■ Provided passage:
Biotechnology moratoriums push an extreme agenda
Jimmy Carter said, "Responsible biotechnology is not the enemy; starvation is." Although he made the statement more than 10 years ago, this former president and Nobel Peace Prize winner recognized the zealousness of "extremist groups" whose thinking was "dangerously misguided." Still today, they refuse to accept the incredible potential for biotechnology to increase crop yields (to feed the world's growing population), resist diseases and insects (to reduce the need for chemical pesticides) and help crops withstand drought conditions (due to global warming). Instead, they confuse and paralyze communities with fear of the unknown.
Hawaii has now found itself awkwardly positioned as the center of the international biotechnology debate with the introduction of bills mandating moratoriums on the testing, propagating, cultivating, growing and raising of genetically engineered taro, as well as coffee. It's evident that this legislation is simply an attempt to hijack legitimate cultural concerns by people with a broader philosophical and anti-scientific agenda. Proponents have said: "Hopefully this moratorium will lead to not only a ban on GMO taro, but all GMOs in Hawaii and elsewhere."

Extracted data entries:

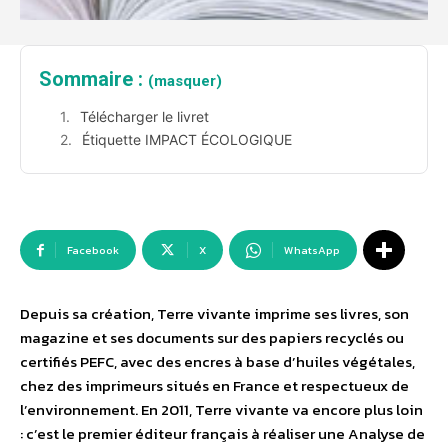
Sommaire :
(masquer)
Télécharger le livret
Étiquette IMPACT ÉCOLOGIQUE
Facebook
X
WhatsApp
Depuis sa création, Terre vivante imprime ses livres, son
magazine et ses documents sur des papiers recyclés ou
certifiés PEFC, avec des encres à base d’huiles végétales,
chez des imprimeurs situés en France et respectueux de
l’environnement. En 2011, Terre vivante va encore plus loin
: c’est le premier éditeur français à réaliser une Analyse de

■ Tasks to complete:
- A) In the article on biotechnology moratoriums, which two genetically engineered crops would the Hawaii bills place under moratoriums?
- B) Write a continuation of the article on biotechnology moratoriums, starting after its final sentence.

■ Task responses:
- A) Taro and coffee.

- B)
A wide variety of diseases and pests as well as the choice by growers to cultivate certain varieties over others have caused the decline of Hawaiian taro from more than 400 varieties in the early 1900s to fewer than 60 today. Invasive species and diseases such as the taro leaf blight and the alomae and bobone viruses have wiped out taro production in Samoa and the Solomon Islands. Because Hawaii is an international port and imports 20 percent of the taro, invasive species and diseases have a high probability of finding their way here and severely affecting the taro industry. The destruction to the native wiliwili trees is an example of what could happen to the taro plants in Hawaii.
Taro could benefit from the use of all plant-breeding technologies, including biotechnology, if that is acceptable to the Hawaiian community. Individual farmers should have the right to choose the crops they prefer to grow, using the production methods that best fit their farming needs -- whether that's organic, conventional or genetic engineering practices. The tools of biotechnology have been chosen by farmers in the United States and around the world, and have been proven safe and compatible with other farming methods.
Dialogue with the native Hawaiian community is an important first step to resolution. In 2005, the University of Hawaii agreed that genetic engineering research on Hawaiian taro would not proceed without discussions with the Hawaiian community, so they collaborated with Hawaiian groups to develop a process that balances the university's values relating to free inquiry and respect for indigenous knowledge, beliefs and practices.
Many people in Hawaii respect the cultural meaning of Hawaiian taro and believe that the Hawaiian community must lead the discussion of the future of Hawaiian taro. The Department of Agriculture's lead in convening taro stakeholders, under the auspices of the 2007 Senate Concurrent Resolution 206, will ensure a meaningful discussion about the preservation and protection of taro. Continuation of dialogue is necessary to arrive at real solutions for Hawaiian taro cultivation and preservation. Those advocating a moratorium in lieu of a more involved and engaged discussion about preservation are disingenuous and their motives should be suspect to Hawaiians.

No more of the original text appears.